Финкель глядит в потолок, заложив руки за голову, слушая потенькивания подтекающего крана. Говорит негромко, растревоженный разговором:
- Косичку в чернила - ей бы это понравилось…
12
"Кто этот человек, что так хорошо улыбается? Так приветливо?" - "Но не каждому, други мои. Нет, не каждому".
Некрупного роста.
Редкого умения.
Большой человек на малые свершения, наделенный даром сравнения и догадок, чувством времени и его утекания, способный развязывать узелки неприязни, чем интересен многим, чем и необходим.

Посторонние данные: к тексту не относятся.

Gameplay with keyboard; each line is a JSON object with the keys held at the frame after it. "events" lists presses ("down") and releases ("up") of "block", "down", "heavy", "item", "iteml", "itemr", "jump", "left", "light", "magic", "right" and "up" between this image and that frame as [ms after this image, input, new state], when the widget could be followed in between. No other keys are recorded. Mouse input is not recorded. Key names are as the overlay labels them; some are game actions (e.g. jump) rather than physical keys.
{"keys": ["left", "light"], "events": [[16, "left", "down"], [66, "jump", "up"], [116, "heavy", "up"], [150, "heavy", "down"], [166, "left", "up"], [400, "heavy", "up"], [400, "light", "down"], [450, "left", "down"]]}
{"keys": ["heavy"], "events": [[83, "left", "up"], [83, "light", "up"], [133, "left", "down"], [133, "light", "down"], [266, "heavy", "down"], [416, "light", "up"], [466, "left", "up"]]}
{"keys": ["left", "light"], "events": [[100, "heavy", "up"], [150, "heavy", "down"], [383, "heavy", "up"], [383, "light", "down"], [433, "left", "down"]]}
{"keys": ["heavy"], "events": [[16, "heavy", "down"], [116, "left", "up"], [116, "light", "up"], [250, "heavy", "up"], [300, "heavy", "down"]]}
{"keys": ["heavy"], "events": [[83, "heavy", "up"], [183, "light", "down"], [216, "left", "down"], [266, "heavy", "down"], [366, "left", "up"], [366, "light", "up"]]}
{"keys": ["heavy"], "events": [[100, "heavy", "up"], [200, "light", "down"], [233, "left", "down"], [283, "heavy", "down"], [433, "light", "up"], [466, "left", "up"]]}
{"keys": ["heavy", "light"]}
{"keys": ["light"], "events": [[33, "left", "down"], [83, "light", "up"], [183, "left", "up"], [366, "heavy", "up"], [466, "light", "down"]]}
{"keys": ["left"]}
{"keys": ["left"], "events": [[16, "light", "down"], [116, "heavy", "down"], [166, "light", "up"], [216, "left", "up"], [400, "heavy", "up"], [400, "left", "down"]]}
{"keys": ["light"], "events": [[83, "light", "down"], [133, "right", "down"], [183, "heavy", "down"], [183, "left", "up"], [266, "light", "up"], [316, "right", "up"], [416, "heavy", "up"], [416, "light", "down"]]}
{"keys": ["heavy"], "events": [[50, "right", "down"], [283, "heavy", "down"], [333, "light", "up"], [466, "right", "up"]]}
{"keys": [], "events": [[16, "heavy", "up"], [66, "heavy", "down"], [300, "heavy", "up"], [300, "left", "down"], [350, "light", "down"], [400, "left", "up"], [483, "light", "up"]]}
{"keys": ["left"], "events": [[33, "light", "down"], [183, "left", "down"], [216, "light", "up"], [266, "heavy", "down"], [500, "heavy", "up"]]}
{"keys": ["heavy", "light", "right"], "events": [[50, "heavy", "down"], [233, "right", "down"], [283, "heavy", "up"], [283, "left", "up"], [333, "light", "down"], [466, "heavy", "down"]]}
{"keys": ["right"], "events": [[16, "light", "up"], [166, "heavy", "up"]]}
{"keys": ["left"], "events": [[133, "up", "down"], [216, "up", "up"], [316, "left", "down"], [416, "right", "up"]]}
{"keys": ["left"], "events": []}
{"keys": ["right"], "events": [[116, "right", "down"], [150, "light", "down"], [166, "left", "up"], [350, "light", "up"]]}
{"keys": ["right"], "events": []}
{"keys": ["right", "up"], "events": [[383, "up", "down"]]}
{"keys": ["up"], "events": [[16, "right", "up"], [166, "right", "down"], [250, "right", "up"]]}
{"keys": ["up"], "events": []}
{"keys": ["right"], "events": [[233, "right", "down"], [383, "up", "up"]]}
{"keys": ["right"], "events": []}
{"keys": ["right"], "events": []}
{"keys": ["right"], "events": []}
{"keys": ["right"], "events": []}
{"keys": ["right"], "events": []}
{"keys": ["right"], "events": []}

"Ты, Финкель, нас удивляешь, - говорили вокруг. - Как такой состоялся, можно еще понять, но как таким сохранился?" Искренне изумился: "Я-то?.." - "Ты, конечно, ты. Мы тут прикинули и решили, что ты единственный среди нас. Который в согласии с самим собой". Это его озадачило. "Вы знакомы со мной застольным, в гуляниях-увеселениях. Вам недоступен я в сомнениях и мечтаниях". Это его насторожило, даже напугало. "Быть может, вы льстите или принимаете меня всерьез".
Строг.
Суров.
Взыскателен к самому себе.
Встает перед зеркалом, говорит в назидание: "Не гоняйся за фактами, подтверждающими твою правоту, они ее ослабят. Подбирай факты, ее опровергающие, в борьбе с ними правота окрепнет. Понятно теперь?" - "Не совсем". Разъясняет: "Сначала подступает сомнение. Вслед за сомнением приходит оправдание. Бойся его. Не соблазняй душу посулами". Из зеркала ему отвечают: "Я твое сомнение и я твое оправдание".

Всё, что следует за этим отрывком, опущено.